Python to the (Little) People: teaching 300,000 students Python through the DT Curriculum

There are thousands of resources online teaching computing, technology and programming, - too many for teachers to filter. On the other hand, the curriculum is, at times, rather obtuse, and it's not always clear whether a resource actually covers an objective. On the other, resources online aren't always pitched at the right level for school students, or sometimes even correct. We've worked with the Digital Technologies Hub, Scootle and other content providers to map everything* on the internet in the big concepts that are covered by the curriculum, and provide them to teachers so they can see what's right for them in their classrooms. But what about the gaps in the available resources and teacher PD and how can teachers be supported to teach something that they may not be confident in?

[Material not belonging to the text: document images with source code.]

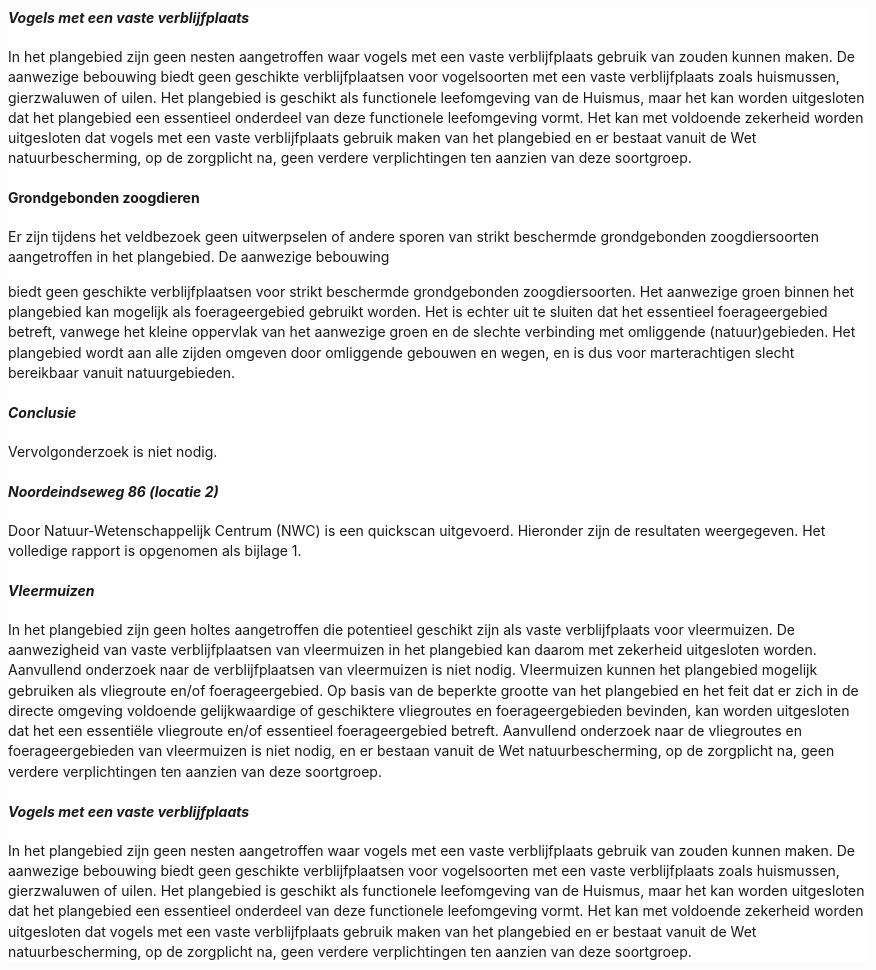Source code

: #### *Vogels met een vaste verblijfplaats*

In het plangebied zijn geen nesten aangetroffen waar vogels met een vaste verblijfplaats gebruik van zouden kunnen maken. De aanwezige bebouwing biedt geen geschikte verblijfplaatsen voor vogelsoorten met een vaste verblijfplaats zoals huismussen, gierzwaluwen of uilen. Het plangebied is geschikt als functionele leefomgeving van de Huismus, maar het kan worden uitgesloten dat het plangebied een essentieel onderdeel van deze functionele leefomgeving vormt. Het kan met voldoende zekerheid worden uitgesloten dat vogels met een vaste verblijfplaats gebruik maken van het plangebied en er bestaat vanuit de Wet natuurbescherming, op de zorgplicht na, geen verdere verplichtingen ten aanzien van deze soortgroep.

#### Grondgebonden zoogdieren

Er zijn tijdens het veldbezoek geen uitwerpselen of andere sporen van strikt beschermde grondgebonden zoogdiersoorten aangetroffen in het plangebied. De aanwezige bebouwing

biedt geen geschikte verblijfplaatsen voor strikt beschermde grondgebonden zoogdiersoorten. Het aanwezige groen binnen het plangebied kan mogelijk als foerageergebied gebruikt worden. Het is echter uit te sluiten dat het essentieel foerageergebied betreft, vanwege het kleine oppervlak van het aanwezige groen en de slechte verbinding met omliggende (natuur)gebieden. Het plangebied wordt aan alle zijden omgeven door omliggende gebouwen en wegen, en is dus voor marterachtigen slecht bereikbaar vanuit natuurgebieden.

#### *Conclusie*

Vervolgonderzoek is niet nodig.

#### *Noordeindseweg 86 (locatie 2)*

Door Natuur-Wetenschappelijk Centrum (NWC) is een quickscan uitgevoerd. Hieronder zijn de resultaten weergegeven. Het volledige rapport is opgenomen als bijlage 1.

#### *Vleermuizen*

In het plangebied zijn geen holtes aangetroffen die potentieel geschikt zijn als vaste verblijfplaats voor vleermuizen. De aanwezigheid van vaste verblijfplaatsen van vleermuizen in het plangebied kan daarom met zekerheid uitgesloten worden. Aanvullend onderzoek naar de verblijfplaatsen van vleermuizen is niet nodig. Vleermuizen kunnen het plangebied mogelijk gebruiken als vliegroute en/of foerageergebied. Op basis van de beperkte grootte van het plangebied en het feit dat er zich in de directe omgeving voldoende gelijkwaardige of geschiktere vliegroutes en foerageergebieden bevinden, kan worden uitgesloten dat het een essentiële vliegroute en/of essentieel foerageergebied betreft. Aanvullend onderzoek naar de vliegroutes en foerageergebieden van vleermuizen is niet nodig, en er bestaan vanuit de Wet natuurbescherming, op de zorgplicht na, geen verdere verplichtingen ten aanzien van deze soortgroep.

#### *Vogels met een vaste verblijfplaats*

In het plangebied zijn geen nesten aangetroffen waar vogels met een vaste verblijfplaats gebruik van zouden kunnen maken. De aanwezige bebouwing biedt geen geschikte verblijfplaatsen voor vogelsoorten met een vaste verblijfplaats zoals huismussen, gierzwaluwen of uilen. Het plangebied is geschikt als functionele leefomgeving van de Huismus, maar het kan worden uitgesloten dat het plangebied een essentieel onderdeel van deze functionele leefomgeving vormt. Het kan met voldoende zekerheid worden uitgesloten dat vogels met een vaste verblijfplaats gebruik maken van het plangebied en er bestaat vanuit de Wet natuurbescherming, op de zorgplicht na, geen verdere verplichtingen ten aanzien van deze soortgroep.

The Australian Computing Academy (ACA), part of the University of Sydney, will provide resources, professional development, and a community to support educators delivering the Australian Curriculum: Digital Technologies. We'll facilitate the teaching of Python to every student in year 7 - roughly 300,000 per year - through free resources and teacher training. We'll be reaching down into Primary schools too, to make a progression that will lead them there. Every year 5 student will have access to resources teaching "Foundational Pre-Python" via Blockly to prep kids so they're ready to tackle what is a very challenging curriculum.

We're excited about the opportunities the DT curriculum provides. It’s a challenging curriculum but it also a fantastic way to engage students with hard problems and real solutions. Our intent is to use Python to show students and teachers that coding is awesome whether it’s finding patterns in DNA, solving your maths homework, or entertaining your friends with a generated poetry slam bot.

Presented by

Amanda Hogan

Amanda is a teacher at a secondary girls school in Sydney and works as an educational consultant for the Australian Computing Academy. She's been trying to find really effective and engaging ways to teach students how to solve problems with code for some time now with mixed success. She is a contributor, content creator and tutor for the Sydney branch of the Girls Programming Network. She is the current president of the ICT Educators professional association in NSW and in that role tries hard to mentor new teachers or teachers new to computing. She always has some project on the go from e-textiles to making Apps for her classroom. In a former life she was a database and web developer. In her opinion Python is the best mix of power and ease of use for beginner programmers. In her spare time she bangs out showtunes on the piano or rides her bike.